▶ _WORK TO BE COMPLETED_
A word-for-word printout of the listing below is needed.

▶ _GIVEN ENTRIES_
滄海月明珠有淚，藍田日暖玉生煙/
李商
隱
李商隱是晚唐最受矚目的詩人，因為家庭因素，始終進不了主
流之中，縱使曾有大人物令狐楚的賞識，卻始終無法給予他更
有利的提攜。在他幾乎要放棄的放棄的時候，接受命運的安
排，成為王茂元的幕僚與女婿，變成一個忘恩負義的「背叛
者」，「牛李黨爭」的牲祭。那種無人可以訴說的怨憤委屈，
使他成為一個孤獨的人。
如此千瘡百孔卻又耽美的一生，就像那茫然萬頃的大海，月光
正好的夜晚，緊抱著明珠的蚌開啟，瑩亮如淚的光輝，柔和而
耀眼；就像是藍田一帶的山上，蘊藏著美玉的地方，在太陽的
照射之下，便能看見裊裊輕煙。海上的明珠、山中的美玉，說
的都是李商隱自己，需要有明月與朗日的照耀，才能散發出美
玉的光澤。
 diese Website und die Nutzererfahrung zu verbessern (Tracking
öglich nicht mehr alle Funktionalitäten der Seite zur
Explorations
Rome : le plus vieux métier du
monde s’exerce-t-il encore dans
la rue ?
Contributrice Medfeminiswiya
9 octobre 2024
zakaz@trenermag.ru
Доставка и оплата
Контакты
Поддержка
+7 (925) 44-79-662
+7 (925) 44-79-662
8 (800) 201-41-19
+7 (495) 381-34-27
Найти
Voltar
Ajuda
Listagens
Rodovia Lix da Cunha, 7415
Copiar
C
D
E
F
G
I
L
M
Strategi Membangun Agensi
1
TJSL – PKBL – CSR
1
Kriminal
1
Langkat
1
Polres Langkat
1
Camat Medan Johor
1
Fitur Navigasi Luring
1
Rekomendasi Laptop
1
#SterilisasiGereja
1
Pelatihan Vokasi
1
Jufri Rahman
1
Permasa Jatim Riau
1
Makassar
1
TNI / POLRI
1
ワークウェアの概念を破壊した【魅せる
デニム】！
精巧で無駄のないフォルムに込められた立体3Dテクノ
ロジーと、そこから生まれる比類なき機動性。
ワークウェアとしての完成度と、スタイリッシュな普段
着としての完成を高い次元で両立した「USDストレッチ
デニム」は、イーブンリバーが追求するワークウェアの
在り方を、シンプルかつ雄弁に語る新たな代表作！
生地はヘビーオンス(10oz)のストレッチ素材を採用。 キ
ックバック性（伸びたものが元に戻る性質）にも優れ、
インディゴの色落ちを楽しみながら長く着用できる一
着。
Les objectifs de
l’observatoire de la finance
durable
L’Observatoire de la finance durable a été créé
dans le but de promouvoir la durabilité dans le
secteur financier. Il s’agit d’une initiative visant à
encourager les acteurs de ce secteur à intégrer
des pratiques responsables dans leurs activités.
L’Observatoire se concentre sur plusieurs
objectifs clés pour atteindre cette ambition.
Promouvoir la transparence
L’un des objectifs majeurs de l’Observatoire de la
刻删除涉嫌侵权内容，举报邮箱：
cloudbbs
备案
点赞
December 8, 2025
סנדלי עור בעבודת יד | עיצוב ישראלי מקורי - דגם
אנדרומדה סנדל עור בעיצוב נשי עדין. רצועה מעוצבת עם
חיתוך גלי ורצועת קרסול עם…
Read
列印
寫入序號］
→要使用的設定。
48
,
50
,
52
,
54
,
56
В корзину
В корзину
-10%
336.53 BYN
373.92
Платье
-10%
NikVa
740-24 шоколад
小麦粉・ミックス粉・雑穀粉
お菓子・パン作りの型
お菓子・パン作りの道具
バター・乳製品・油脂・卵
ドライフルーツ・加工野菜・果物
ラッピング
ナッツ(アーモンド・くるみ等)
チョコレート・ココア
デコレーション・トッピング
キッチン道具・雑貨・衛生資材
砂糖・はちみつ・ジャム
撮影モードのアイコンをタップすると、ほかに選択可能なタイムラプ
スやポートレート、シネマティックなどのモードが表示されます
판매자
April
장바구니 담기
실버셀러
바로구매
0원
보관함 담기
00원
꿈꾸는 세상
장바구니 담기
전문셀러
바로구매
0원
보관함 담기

▶ _THE COMPLETED TASK_
滄海月明珠有淚，藍田日暖玉生煙/
李商
隱
李商隱是晚唐最受矚目的詩人，因為家庭因素，始終進不了主
流之中，縱使曾有大人物令狐楚的賞識，卻始終無法給予他更
有利的提攜。在他幾乎要放棄的放棄的時候，接受命運的安
排，成為王茂元的幕僚與女婿，變成一個忘恩負義的「背叛
者」，「牛李黨爭」的牲祭。那種無人可以訴說的怨憤委屈，
使他成為一個孤獨的人。
如此千瘡百孔卻又耽美的一生，就像那茫然萬頃的大海，月光
正好的夜晚，緊抱著明珠的蚌開啟，瑩亮如淚的光輝，柔和而
耀眼；就像是藍田一帶的山上，蘊藏著美玉的地方，在太陽的
照射之下，便能看見裊裊輕煙。海上的明珠、山中的美玉，說
的都是李商隱自己，需要有明月與朗日的照耀，才能散發出美
玉的光澤。
 diese Website und die Nutzererfahrung zu verbessern (Tracking
öglich nicht mehr alle Funktionalitäten der Seite zur
Explorations
Rome : le plus vieux métier du
monde s’exerce-t-il encore dans
la rue ?
Contributrice Medfeminiswiya
9 octobre 2024
zakaz@trenermag.ru
Доставка и оплата
Контакты
Поддержка
+7 (925) 44-79-662
+7 (925) 44-79-662
8 (800) 201-41-19
+7 (495) 381-34-27
Найти
Voltar
Ajuda
Listagens
Rodovia Lix da Cunha, 7415
Copiar
C
D
E
F
G
I
L
M
Strategi Membangun Agensi
1
TJSL – PKBL – CSR
1
Kriminal
1
Langkat
1
Polres Langkat
1
Camat Medan Johor
1
Fitur Navigasi Luring
1
Rekomendasi Laptop
1
#SterilisasiGereja
1
Pelatihan Vokasi
1
Jufri Rahman
1
Permasa Jatim Riau
1
Makassar
1
TNI / POLRI
1
ワークウェアの概念を破壊した【魅せる
デニム】！
精巧で無駄のないフォルムに込められた立体3Dテクノ
ロジーと、そこから生まれる比類なき機動性。
ワークウェアとしての完成度と、スタイリッシュな普段
着としての完成を高い次元で両立した「USDストレッチ
デニム」は、イーブンリバーが追求するワークウェアの
在り方を、シンプルかつ雄弁に語る新たな代表作！
生地はヘビーオンス(10oz)のストレッチ素材を採用。 キ
ックバック性（伸びたものが元に戻る性質）にも優れ、
インディゴの色落ちを楽しみながら長く着用できる一
着。
Les objectifs de
l’observatoire de la finance
durable
L’Observatoire de la finance durable a été créé
dans le but de promouvoir la durabilité dans le
secteur financier. Il s’agit d’une initiative visant à
encourager les acteurs de ce secteur à intégrer
des pratiques responsables dans leurs activités.
L’Observatoire se concentre sur plusieurs
objectifs clés pour atteindre cette ambition.
Promouvoir la transparence
L’un des objectifs majeurs de l’Observatoire de la
刻删除涉嫌侵权内容，举报邮箱：
cloudbbs
备案
点赞
December 8, 2025
סנדלי עור בעבודת יד | עיצוב ישראלי מקורי - דגם
אנדרומדה סנדל עור בעיצוב נשי עדין. רצועה מעוצבת עם
חיתוך גלי ורצועת קרסול עם…
Read
列印
寫入序號］
→要使用的設定。
48
,
50
,
52
,
54
,
56
В корзину
В корзину
-10%
336.53 BYN
373.92
Платье
-10%
NikVa
740-24 шоколад
小麦粉・ミックス粉・雑穀粉
お菓子・パン作りの型
お菓子・パン作りの道具
バター・乳製品・油脂・卵
ドライフルーツ・加工野菜・果物
ラッピング
ナッツ(アーモンド・くるみ等)
チョコレート・ココア
デコレーション・トッピング
キッチン道具・雑貨・衛生資材
砂糖・はちみつ・ジャム
撮影モードのアイコンをタップすると、ほかに選択可能なタイムラプ
スやポートレート、シネマティックなどのモードが表示されます
판매자
April
장바구니 담기
실버셀러
바로구매
0원
보관함 담기
00원
꿈꾸는 세상
장바구니 담기
전문셀러
바로구매
0원
보관함 담기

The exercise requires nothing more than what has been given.